◆ WORK INSTRUCTIONS ◆
Copy out each line below containing "iPhone".
DATA EXTRACTS START
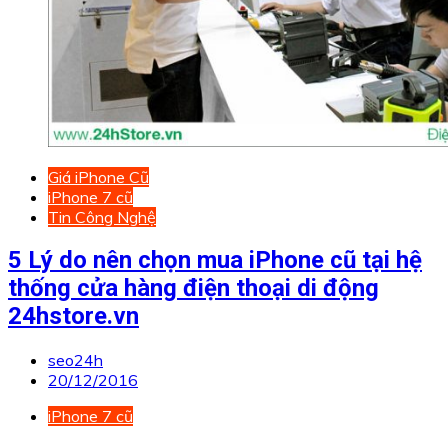
Giá iPhone Cũ
iPhone 7 cũ
Tin Công Nghệ
5 Lý do nên chọn mua iPhone cũ tại hệ
thống cửa hàng điện thoại di động
24hstore.vn
seo24h
20/12/2016
iPhone 7 cũ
DATA EXTRACTS END
◆ REPLY TO THE TASK ◆
Giá iPhone Cũ
iPhone 7 cũ
5 Lý do nên chọn mua iPhone cũ tại hệ
iPhone 7 cũ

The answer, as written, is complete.